1937年,陈锡联率部夜袭阳明堡,炸掉日军24架飞机,战后蒋介石奖励2万大洋,可陈锡联晚年却说:“这仗没打好!弟兄们死得冤!”
1937年10月中旬,日军沿平绥线南下,兵锋直指太原,769团奉命侧击敌人后方,牵制日军攻势。
部队从原平撤到滹沱河东岸时,战士们还穿着单衣,山西的秋风已经带上了霜气,早晚冻得人手发僵,哈出去的气都是白的。
武器装备更是捉襟见肘,全团没几挺像样的机枪,子弹要省着用。
说来也巧,10月的一天傍晚,他带着几个侦察兵化装成农民,挑着柴担子溜到阳明堡附近。
那是日军临时修的前沿机场,滹沱河北岸的一片开阔地上,二十多架飞机整整齐齐排成几排。
陈锡联趴在半人高的玉米秆子里,从缝隙里往外瞧,夕阳斜照,铝制机翼反射着刺眼的光。
他注意到,机场四周的工事并不严密,巡逻的日军三三两两,态度懒散,地勤人员甚至还在飞机旁生火做饭。

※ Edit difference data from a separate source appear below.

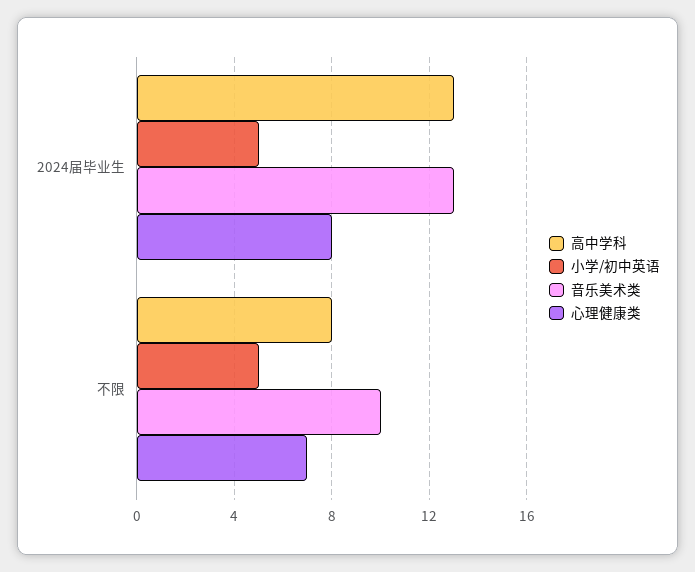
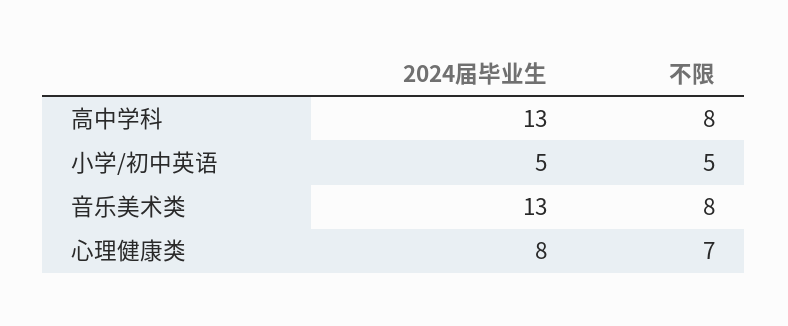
音乐美术类, 不限: 10 -> 8

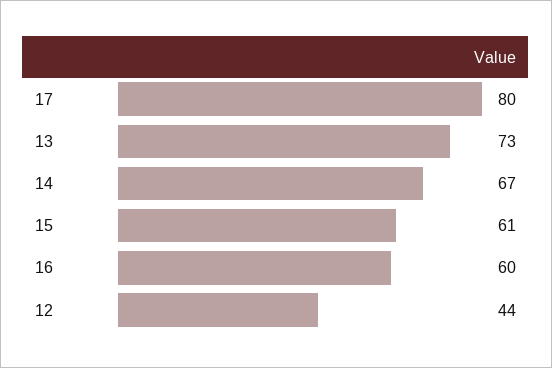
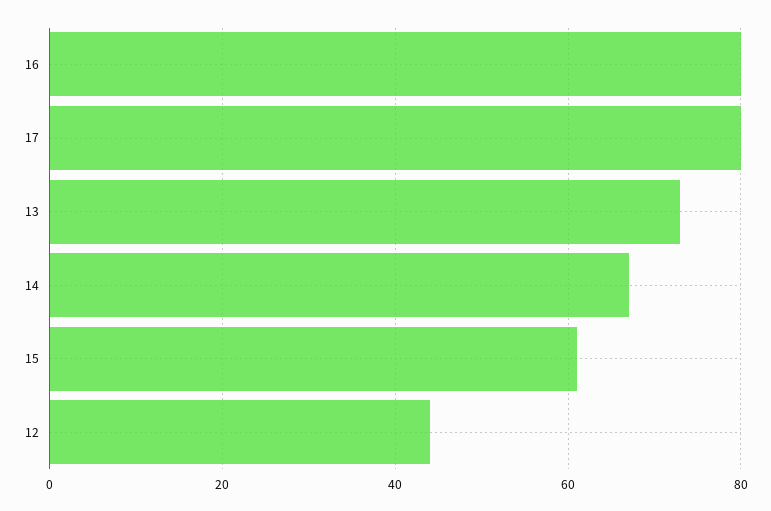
16: 60 -> 80

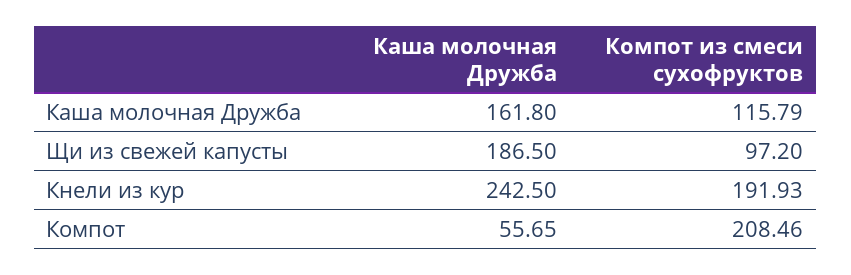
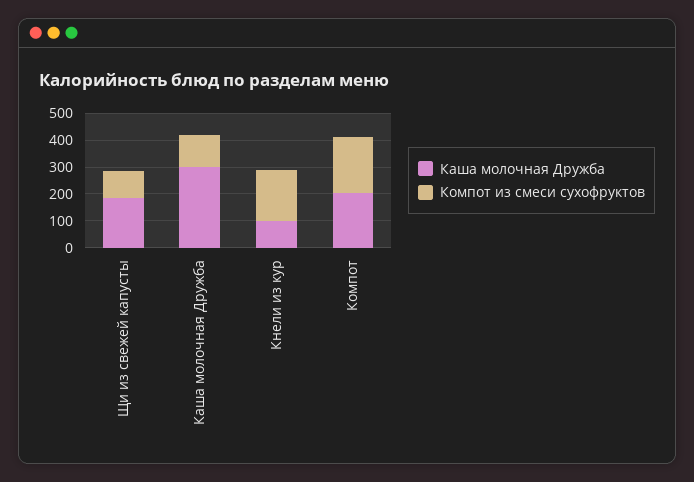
Каша молочная Дружба, Каша молочная Дружба: 161.8 -> 300
Каша молочная Дружба, Кнели из кур: 242.5 -> 100
Каша молочная Дружба, Компот: 55.65 -> 200

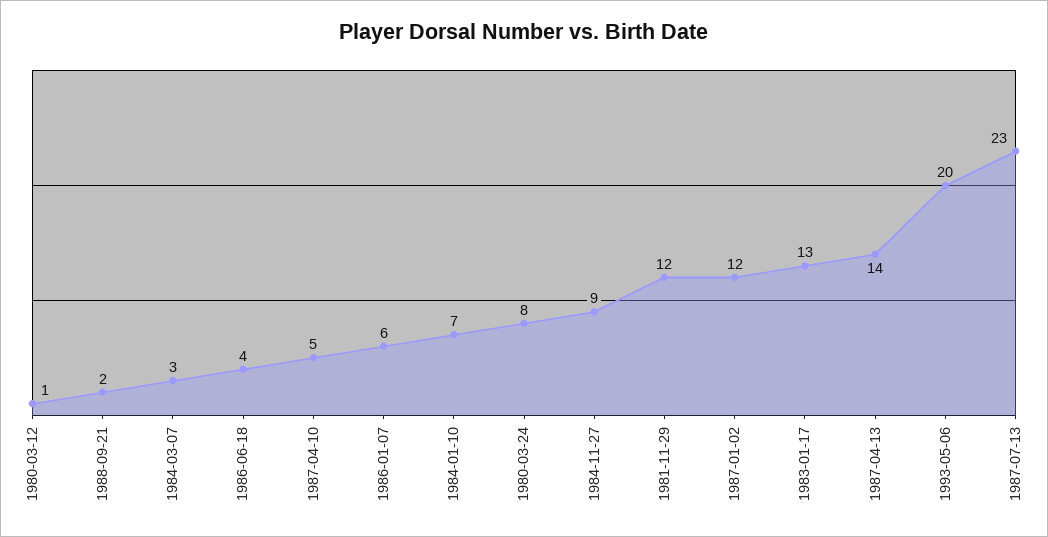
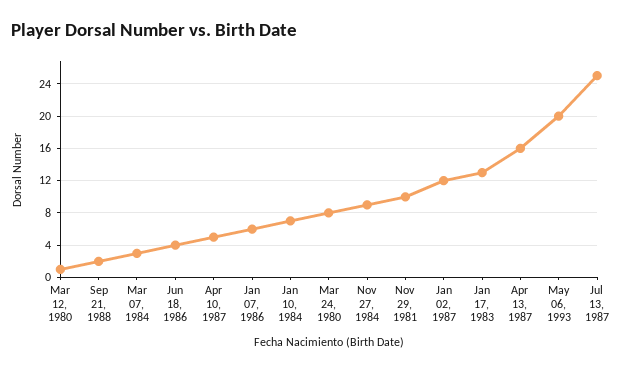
1981-11-29: 12 -> 10
1987-04-13: 14 -> 16
1987-07-13: 23 -> 25

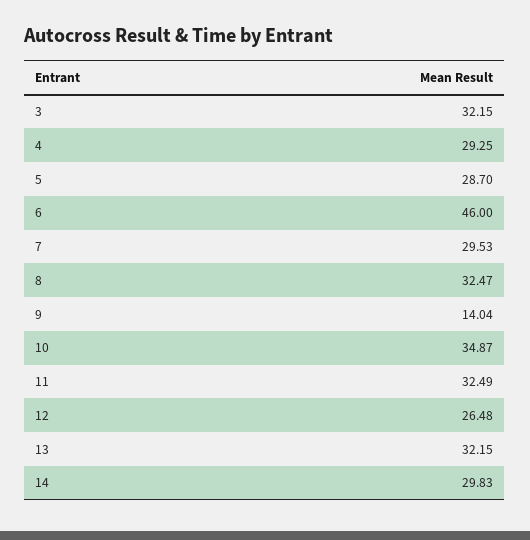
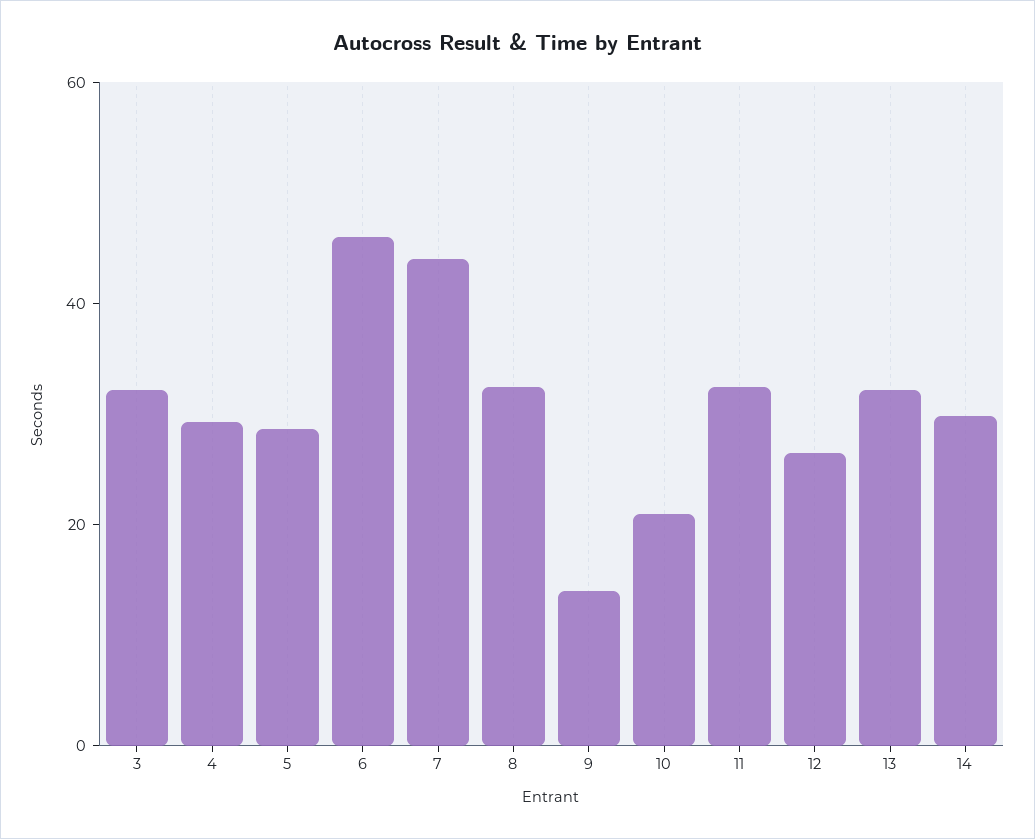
7: 29.53 -> 45
10: 34.87 -> 20

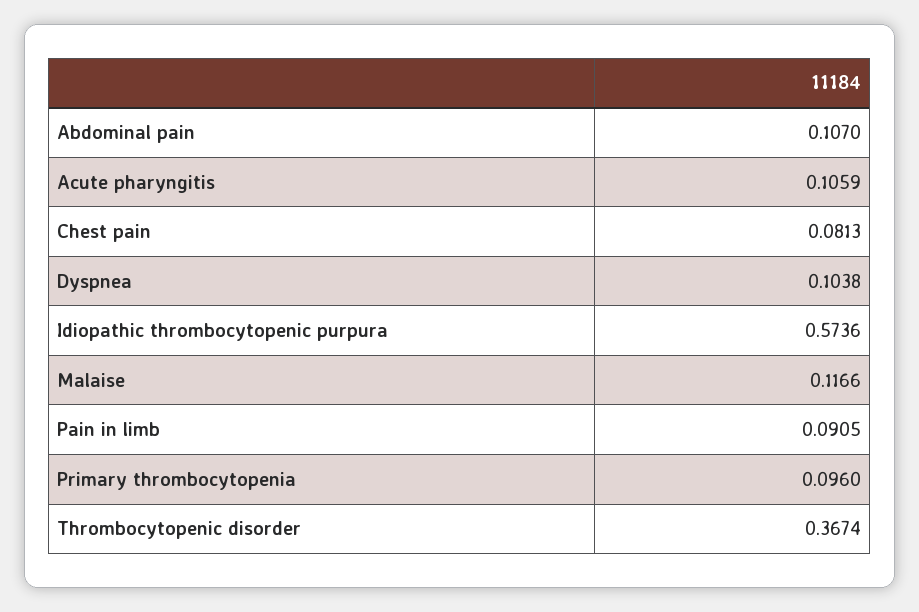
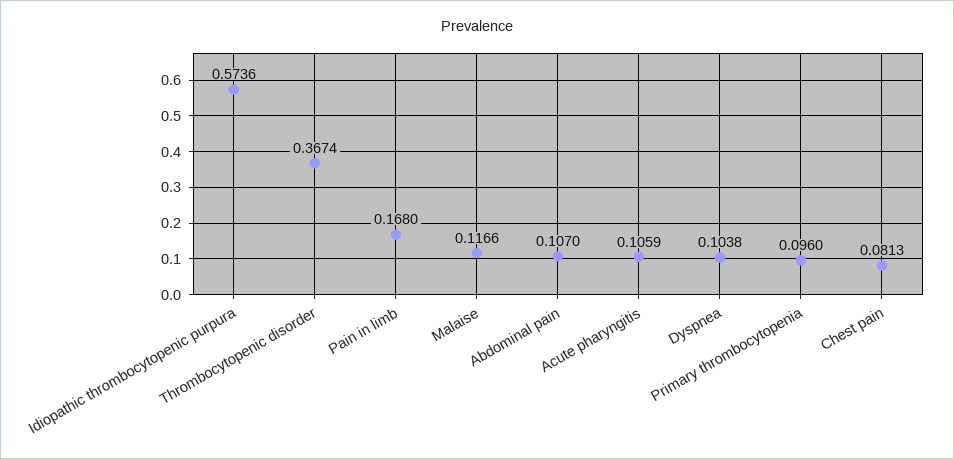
Pain in limb: 0.0905 -> 0.168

这一趟,他心里基本有了底,回到驻地,他把自己关在屋里,对着昏黄的油灯看地图。
打,还是不打?不打,眼看着日军飞机天天去忻口、太原轰炸;打,部队缺弹少药,风险极大。
他抽了半宿旱烟,天亮前把桌子一拍,叫来营长们布置任务。
陈锡联决定由3营担任主攻,营长赵崇德是跟他从鄂豫皖一路杀出来的老兄弟。
按原计划,部队要先解决岗哨,再对飞机下手,大约是后半夜两点,一名日军哨兵突然扭头撒尿,正撞见摸上来的八路军战士。
那鬼子兵愣了一瞬,随即就要拉枪栓,这边眼疾手快,一把匕首解决了问题,但枪还是响了。
刹那间,机场四周的探照灯亮了,雪白的光柱像刀子一样扫过来。
“打!”
赵崇德大喊一声,带着人就从暗处跃起,3营的战士们扑向最近的飞机,有的掀开机舱盖往里塞手榴弹,有的把集束炸药捆在机翼下。
日军飞机的蒙皮大多是铝板和帆布混用,哪经得起这个,一点就着,油箱爆炸时,火球腾空而起,热浪把人的眉毛都烤卷了。
可日军也不是吃素的,机场边缘的碉堡里,几挺重机枪同时开火,子弹泼水似的扫过来。
赵崇德正带着人扑向最后一排飞机,一串子弹击中他的胸膛,旁边两个战士想把他拉下来,却发现营长已经没了气。
陈锡联在后方指挥所里,听见枪声从密集到稀疏,心一点点往下沉,天快亮时,撤下来的战士报告说,赵营长牺牲了,3营一共折了三十多个弟兄。
陈锡联半晌没说话,只是从牙缝里挤出一句:“收好崇德的遗体。”
这一仗,毁伤敌机二十四架,消息传开,全国轰动,蒋介石从南京发来电报,通令嘉奖,又派人送来两万大洋。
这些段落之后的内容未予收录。